De onderzoekers steunen de oproep van de European Parliament Intergroup on the Future of Education and Skills for a Competitive Europe tot sterkere en langdurige EU-investeringen in onderwijs en vaardigheden. Dit omvat onder meer het verhogen van het toegewezen budget voor onderwijs en opleiding in het volgende Meerjarig Financieel Kader (MFK), en het waarborgen dat de lidstaten een groter deel van hun bbp aan onderwijs en training besteden.
Het is nogal een uitdaging om alle activiteiten in Europa duidelijk in beeld te hebben.

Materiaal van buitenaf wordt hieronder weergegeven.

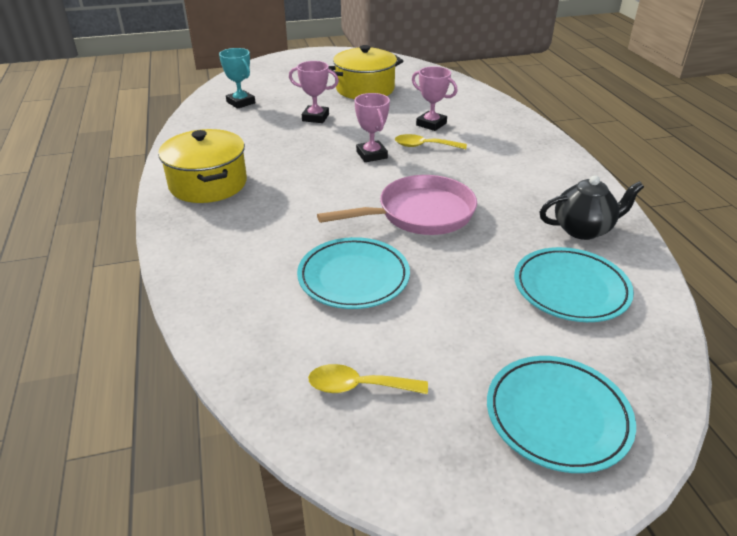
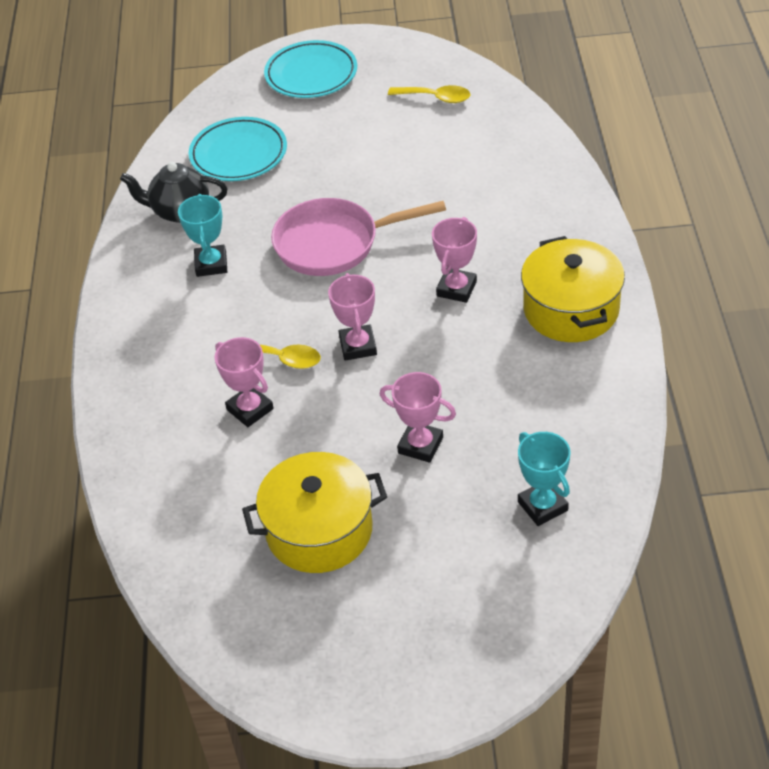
camera: 165 degrees left, 10 degrees up
(302, 190) = (456, 289): none -> pink trophy
(353, 277) = (421, 177): turquoise plate -> none
(519, 193) = (211, 264): none -> turquoise trophy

De Europese Commissie zou daarom een duidelijk kader moeten maken waar alle activiteiten die met subsidie worden uitgevoerd in worden neergezet. Dit moet alleen geen administratieve last worden, aldus de onderzoekers.
Het sluiten van sectorspecifieke akkoorden om grootschalige herscholing en een rechtvaardige transitie mogelijk te maken, is ook een van de aanbevelingen. Om de zonne-energiesectordoelstellingen voor 2030 te behalen, moet Europa niet alleen nieuwe arbeidskrachten aantrekken, maar ook werknemers mobiliseren uit aanverwante sectoren, zoals bouw, architectuur, zware industrie, productie en met name uit sectoren die door de groene transitie worden geraakt, zoals olie en gas.
Tot slot raden de onderzoekers aan om een Europees Solar Skills-paspoort te introduceren. Gefragmenteerde certificeringssystemen vormen nog altijd een grote belemmering voor de mobiliteit van arbeidskrachten in de zonne-energiesector. Een Europees Solar Skills-paspoort, ontwikkeld in samenwerking met de industrie en afgestemd op de resultaten van RESkill4NetZero en de European Solar Academy, zou ervoor zorgen dat kwalificaties voor installateurs en ingenieurs wederzijds worden erkend in alle lidstaten. Dit zou niet alleen de arbeidsmobiliteit verbeteren, maar ook de snelle uitvoering van projecten vergemakkelijken op plaatsen waar vaardigheden het hardst nodig zijn.